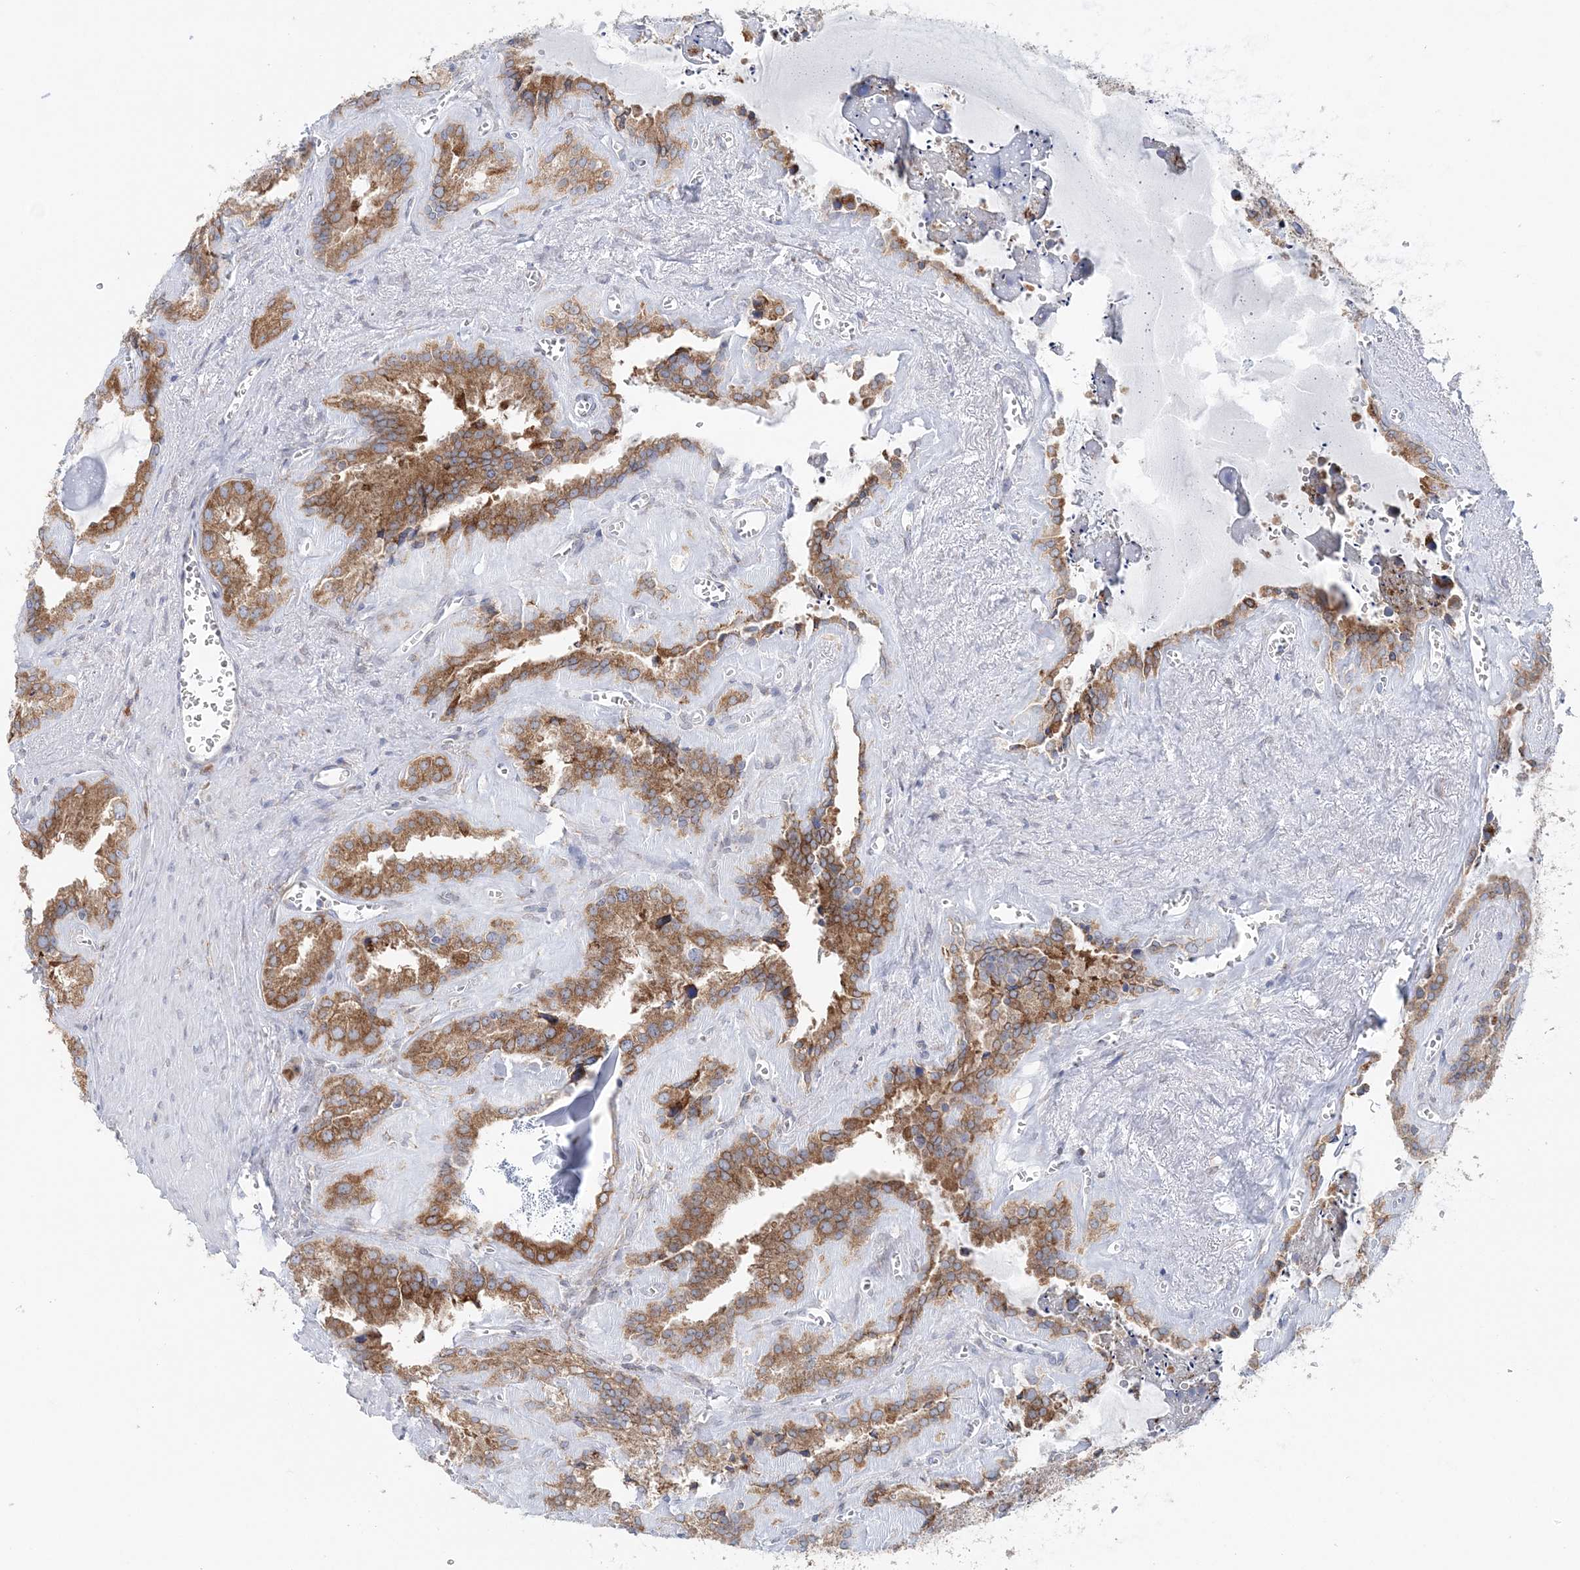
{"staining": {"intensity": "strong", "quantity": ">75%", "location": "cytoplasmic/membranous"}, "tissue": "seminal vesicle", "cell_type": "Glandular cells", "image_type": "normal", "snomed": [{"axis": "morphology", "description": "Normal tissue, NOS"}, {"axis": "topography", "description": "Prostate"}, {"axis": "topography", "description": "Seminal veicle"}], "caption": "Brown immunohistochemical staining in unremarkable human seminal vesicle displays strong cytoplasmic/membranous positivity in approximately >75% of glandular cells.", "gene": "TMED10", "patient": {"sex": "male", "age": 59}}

--

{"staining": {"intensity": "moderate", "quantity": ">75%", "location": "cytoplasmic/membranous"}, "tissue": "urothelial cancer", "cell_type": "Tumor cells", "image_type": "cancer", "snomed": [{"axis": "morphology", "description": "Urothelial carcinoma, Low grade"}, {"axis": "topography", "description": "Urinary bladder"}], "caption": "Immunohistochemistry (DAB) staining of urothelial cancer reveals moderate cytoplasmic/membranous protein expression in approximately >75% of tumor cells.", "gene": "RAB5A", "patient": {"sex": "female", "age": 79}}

...

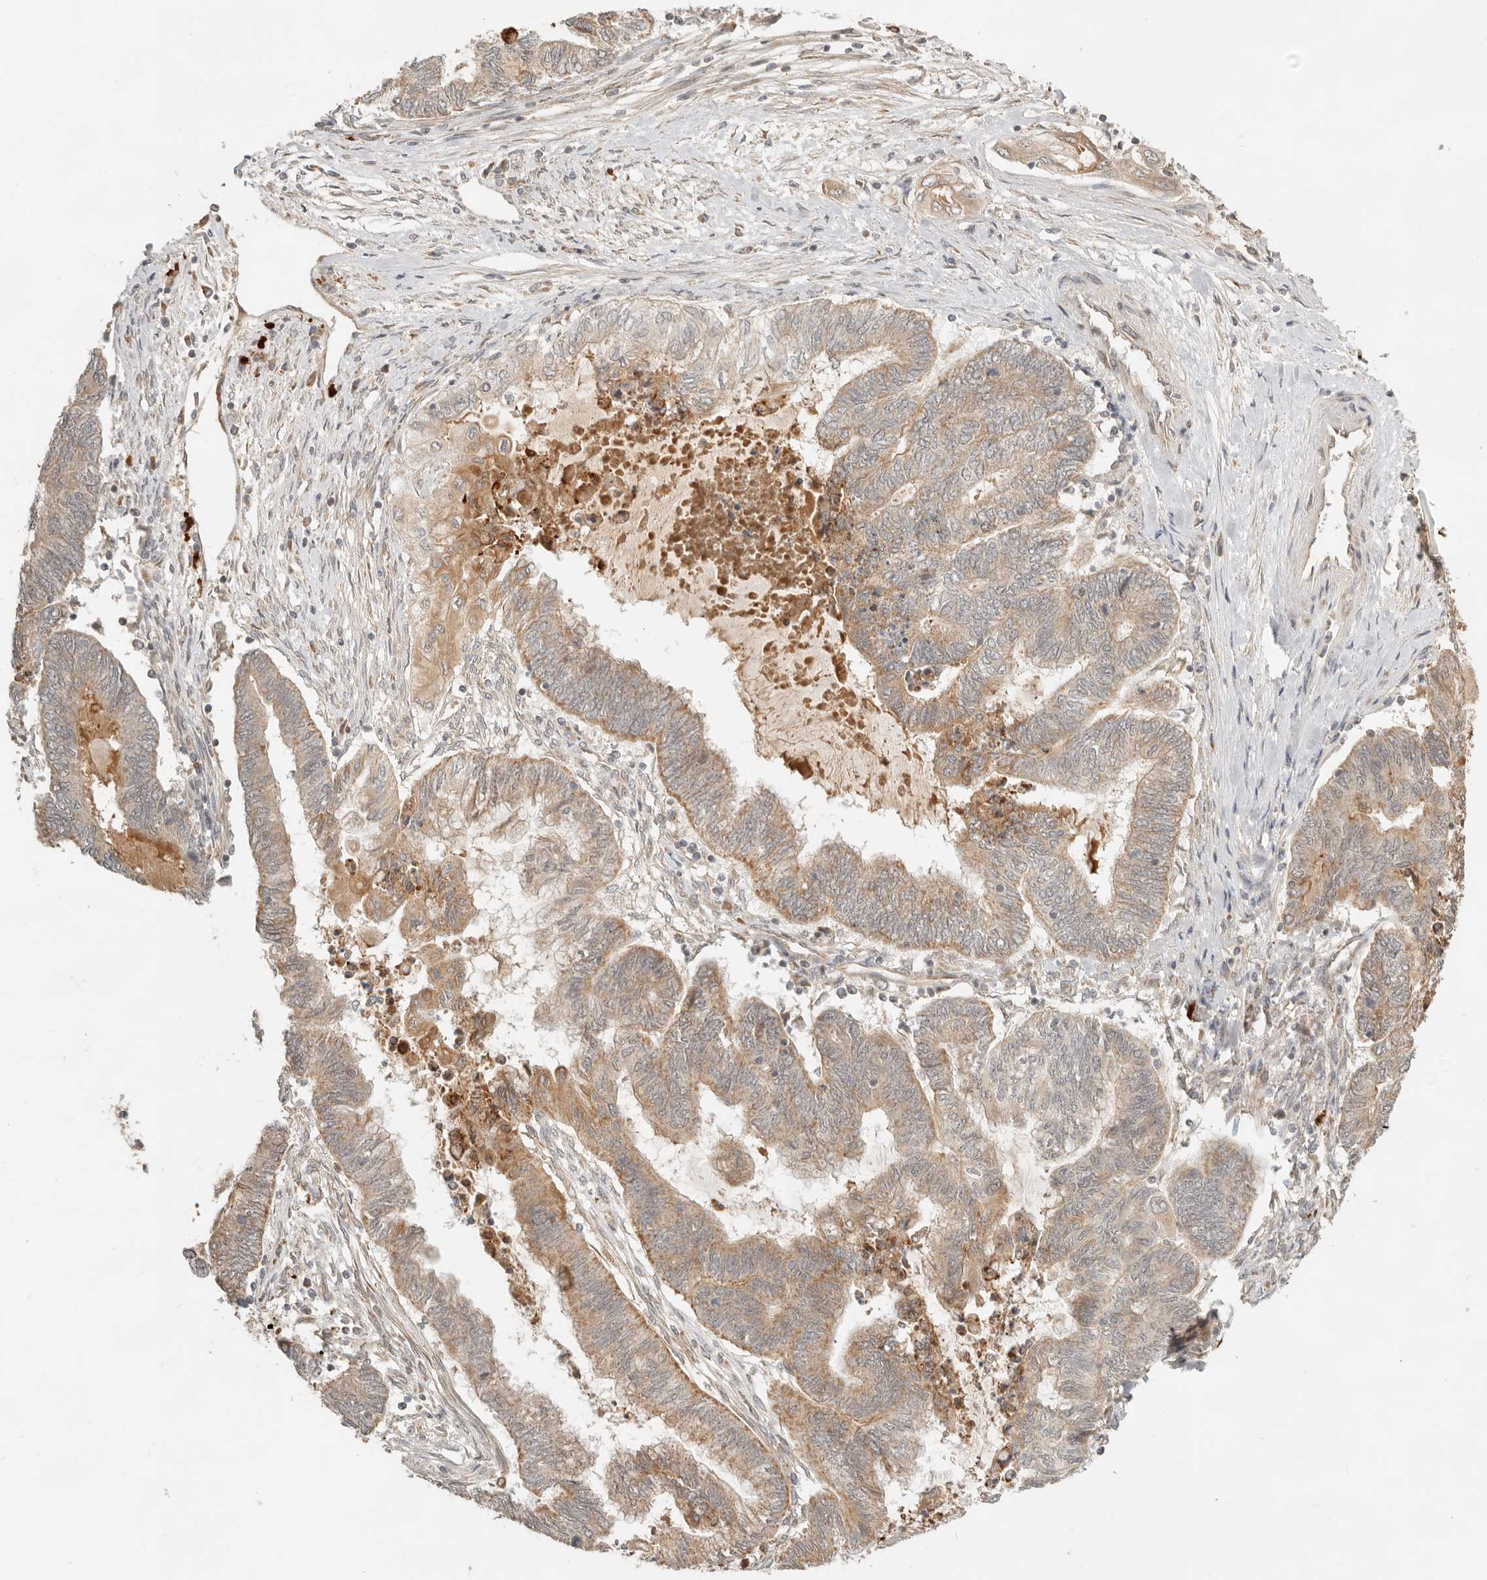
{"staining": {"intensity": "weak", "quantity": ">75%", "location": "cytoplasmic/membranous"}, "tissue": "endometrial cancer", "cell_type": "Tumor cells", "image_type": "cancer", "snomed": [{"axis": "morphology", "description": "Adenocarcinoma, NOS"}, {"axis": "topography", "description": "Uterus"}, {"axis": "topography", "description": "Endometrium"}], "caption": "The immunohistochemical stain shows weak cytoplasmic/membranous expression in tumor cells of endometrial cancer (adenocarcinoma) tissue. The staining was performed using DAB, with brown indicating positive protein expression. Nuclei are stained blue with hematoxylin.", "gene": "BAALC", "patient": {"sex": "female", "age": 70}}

** EXERCISE **
Could you copy every line from the records that has "expression" in it?

** THE ANSWER **
{"staining": {"intensity": "moderate", "quantity": ">75%", "location": "cytoplasmic/membranous"}, "tissue": "urothelial cancer", "cell_type": "Tumor cells", "image_type": "cancer", "snomed": [{"axis": "morphology", "description": "Urothelial carcinoma, Low grade"}, {"axis": "topography", "description": "Urinary bladder"}], "caption": "Immunohistochemistry (DAB) staining of urothelial cancer reveals moderate cytoplasmic/membranous protein expression in approximately >75% of tumor cells.", "gene": "RAB5A", "patient": {"sex": "female", "age": 79}}
{"staining": {"intensity": "weak", "quantity": ">75%", "location": "cytoplasmic/membranous"}, "tissue": "endometrial cancer", "cell_type": "Tumor cells", "image_type": "cancer", "snomed": [{"axis": "morphology", "description": "Adenocarcinoma, NOS"}, {"axis": "topography", "description": "Uterus"}, {"axis": "topography", "description": "Endometrium"}], "caption": "The immunohistochemical stain shows weak cytoplasmic/membranous expression in tumor cells of endometrial cancer (adenocarcinoma) tissue. The staining was performed using DAB, with brown indicating positive protein expression. Nuclei are stained blue with hematoxylin.", "gene": "BAALC", "patient": {"sex": "female", "age": 70}}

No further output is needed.